Sodium dodecyl benzene sulfonate (DBS) is a widely used surfactant that is now found extensively in water bodies because of anthropogenic emissions. Since the degradation of DBS in the environment mainly relies on microorganisms, it is essential to study the mechanism by which DBS is biodegraded. In this study, Chlorella vulgaris was used to research the biodegradation process of DBS. The C. vulgaris suspension was centrifuged to remove the supernatant, then secondary deionized water and DBS were added to the C. vulgaris. And the intermediate products were detected in real time by electrospray ionization mass spectrometry (ESI-MS).
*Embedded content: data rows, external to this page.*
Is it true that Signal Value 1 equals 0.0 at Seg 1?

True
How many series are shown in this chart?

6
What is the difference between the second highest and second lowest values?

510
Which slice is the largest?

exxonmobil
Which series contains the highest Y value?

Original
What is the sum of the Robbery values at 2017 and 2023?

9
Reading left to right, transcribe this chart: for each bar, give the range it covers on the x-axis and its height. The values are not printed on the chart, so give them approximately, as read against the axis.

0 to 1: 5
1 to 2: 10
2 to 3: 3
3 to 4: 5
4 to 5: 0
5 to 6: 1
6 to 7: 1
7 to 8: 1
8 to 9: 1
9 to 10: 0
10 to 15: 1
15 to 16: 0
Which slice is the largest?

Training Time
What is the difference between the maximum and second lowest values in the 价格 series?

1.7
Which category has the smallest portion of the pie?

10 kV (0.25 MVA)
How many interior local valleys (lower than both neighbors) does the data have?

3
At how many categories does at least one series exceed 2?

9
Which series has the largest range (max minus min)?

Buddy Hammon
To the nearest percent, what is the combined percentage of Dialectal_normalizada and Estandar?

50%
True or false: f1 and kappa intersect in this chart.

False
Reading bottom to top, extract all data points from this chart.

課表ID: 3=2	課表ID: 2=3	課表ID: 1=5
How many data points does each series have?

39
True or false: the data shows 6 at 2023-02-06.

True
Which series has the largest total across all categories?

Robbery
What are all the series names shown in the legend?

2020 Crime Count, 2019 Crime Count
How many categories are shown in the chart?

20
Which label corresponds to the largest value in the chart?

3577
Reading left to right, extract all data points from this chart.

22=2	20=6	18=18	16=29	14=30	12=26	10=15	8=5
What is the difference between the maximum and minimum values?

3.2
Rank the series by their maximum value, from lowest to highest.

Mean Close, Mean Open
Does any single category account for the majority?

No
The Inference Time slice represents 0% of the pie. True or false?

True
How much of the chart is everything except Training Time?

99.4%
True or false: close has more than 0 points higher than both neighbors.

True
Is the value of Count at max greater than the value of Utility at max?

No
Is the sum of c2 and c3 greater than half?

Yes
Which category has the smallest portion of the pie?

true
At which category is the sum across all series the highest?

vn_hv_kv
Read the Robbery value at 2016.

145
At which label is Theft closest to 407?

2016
Some novel intermediate products, including 4-sodium sulfophenyldodecanoate acid and its homologs, were detected that had not been mentioned in previous studies. In this work, the process of DBS degradation was indicated, which consisted of three main steps: chain-shorting oxidation, ring-opening oxidation of benzene rings, and degradation of small molecules. By investigating the process of DBS degradation by C. vulgaris, we were able to propose a preliminary mechanism of DBS biodegradation, which is of great significance for research on the migration and conversion of surfactants in the environment.